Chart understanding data
◆ ◆ ◆ ◆

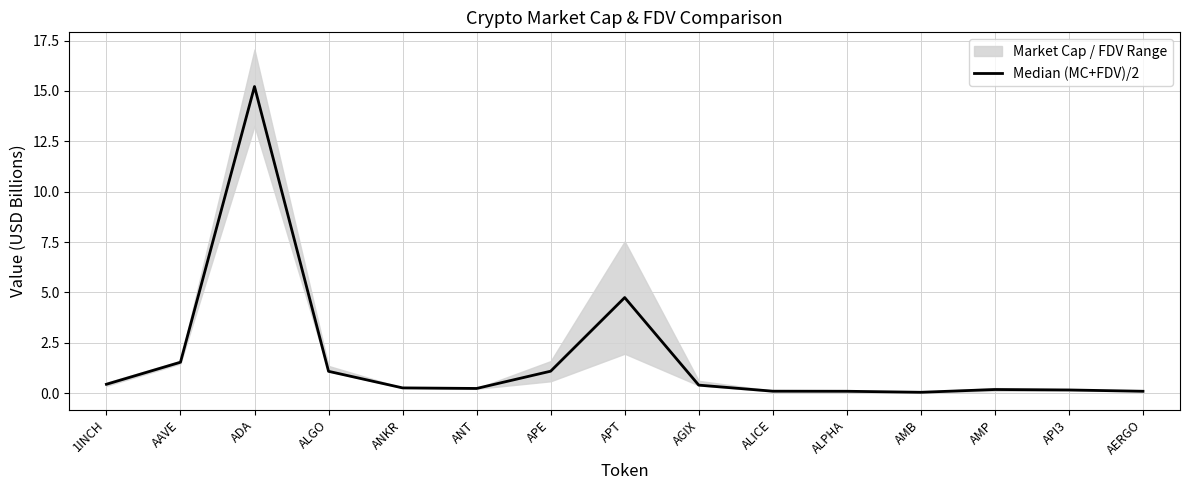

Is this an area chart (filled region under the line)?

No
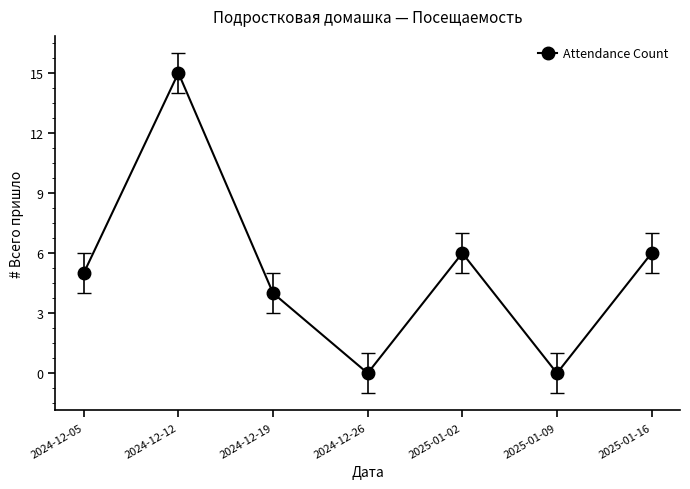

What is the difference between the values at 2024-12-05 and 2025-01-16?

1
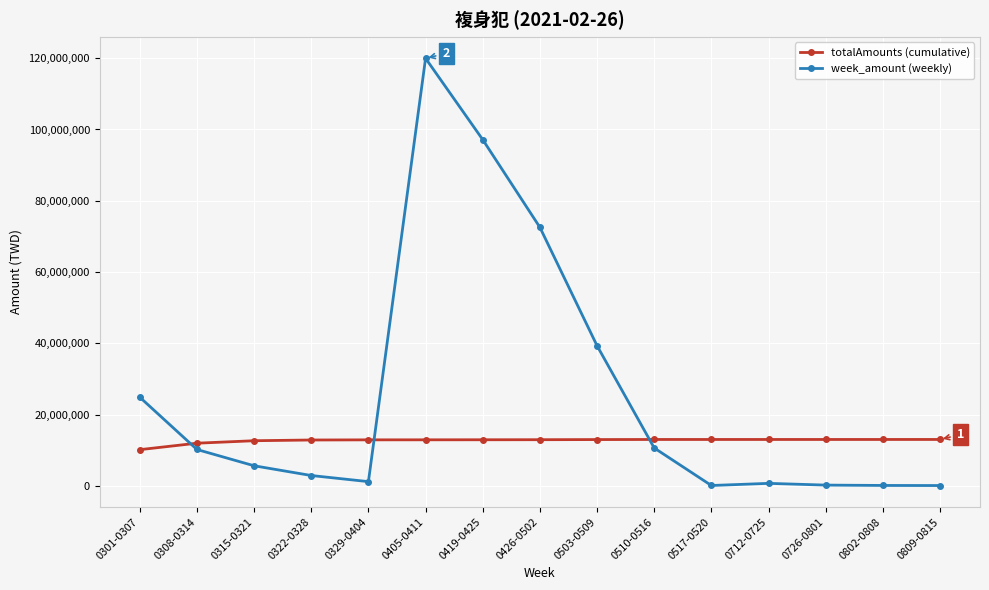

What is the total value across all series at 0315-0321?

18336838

◆ ◆ ◆ ◆

Your goal: Reproduce the entries above with each "series" changed to "data series" and nothing else altered. Omit the pictures.

Answer to this problem:
Is this an area chart (filled region under the line)?

No

What is the difference between the values at 2024-12-05 and 2025-01-16?

1

What is the total value across all data series at 0315-0321?

18336838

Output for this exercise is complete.